Disney Guide Reveal Hits a Nerve — but It's Just One Example of Many
During my research for my book-in-progress, Primates of Park Avenue: an Anthropological Memoir of Uptown Motherhood, I discovered a startling practice among the privileged parents of Manhattan I am interviewing and observing for my ethnographic look at raising children in one of the wealthiest areas of the country, the Upper East Side.
When I heard the term, "black market, handicapped Disney guide," I stopped in my tracks.
What did you just say? I asked my source, who repeated it. After that I learned from many other parents in Manhattan about how the privileged few in New York City "do Disney."
When I learned that people were hiring people with disability passes for the day to pretend to be a member of their family so they and their children could cut the long lines at Disney and move to the front, my jaw dropped. I knew that this was just a window onto a world of practices that are surprising, specific, and sometimes upsetting.
The term "black market, handicapped Disney guide," is not mine.

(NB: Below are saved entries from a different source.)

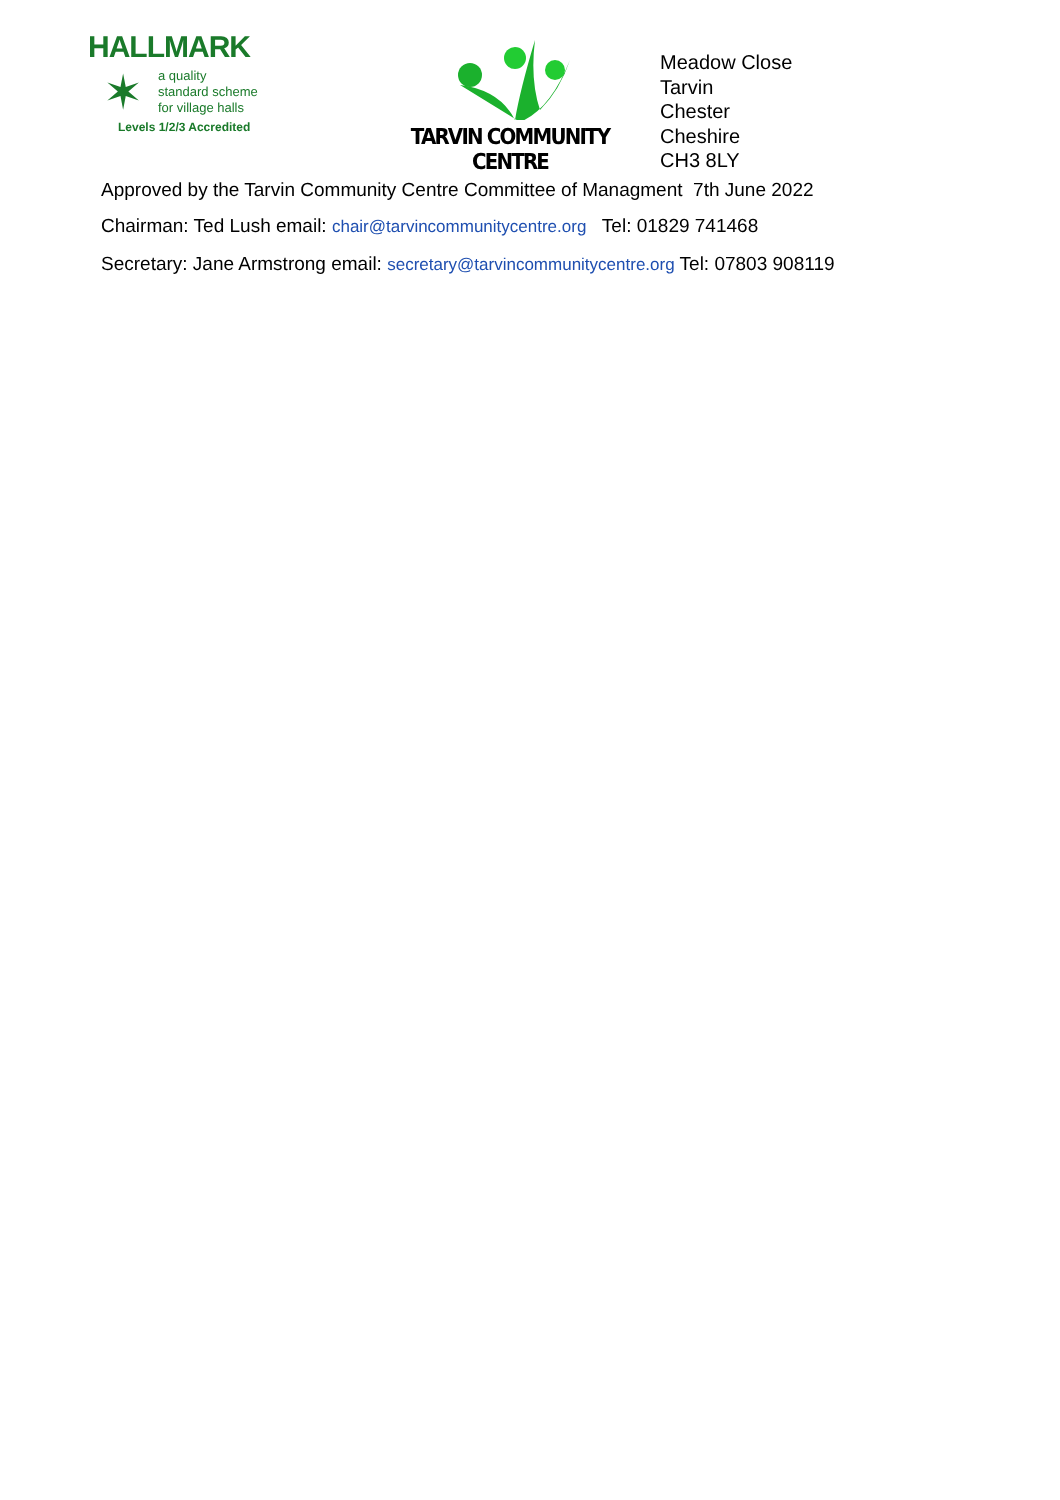HALLMARK
✶
a quality
standard scheme
for village halls
Levels 1/2/3 Accredited
TARVIN COMMUNITY CENTRE
Meadow Close
Tarvin
Chester
Cheshire
CH3 8LY
Approved by the Tarvin Community Centre Committee of Managment 7th June 2022
Chairman: Ted Lush email: chair@tarvincommunitycentre.org Tel: 01829 741468
Secretary: Jane Armstrong email: secretary@tarvincommunitycentre.org Tel: 07803 908119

I know that the acceptable description is people with disabilities, and I want to be respectful of people who have a disability and have to cope with a world that is not always accepting and accommodating of differences. But the meme has caught on — in large part because so few people knew about this secret practices that is just one example among many of how the Uptown Manhattan tribe operates via exchanges of privileged information.
The New York Post wrote about it and loads of other media picked it up. CNN interviewed me, too. Even Saturday Night Live sent up the practice May 18th on "Weekend Update."
Overwhelmingly, people who commented on the story — and there were tens of thousands — were as shocked as I was.
Meanwhile, I will continue to write about my research results, revealing how the Uptown tribe lives day to day.
Did you know that — if you can afford it — you can hire a play date consultant to make sure your children are playing appropriately with other children? Or that it's common practice here to hire personal shoppers, not to help get ready for a big event, but to curate a wardrobe of outfits for school drop off and pick up?
In affluent Manhattan, a place of intense competition and intense anxiety, it sometimes seems there is a consultant for every aspect of parenting, feeding off maternal ambitions and maternal fears, and fueling the seemingly endless quest to be a perfect mother.
Primate social behaviors in these hierarchical contexts run the gamut from cooperative to conflictual to baffling. I look forward to sharing more research and hearing from you about unbelievable parenting practices in your area.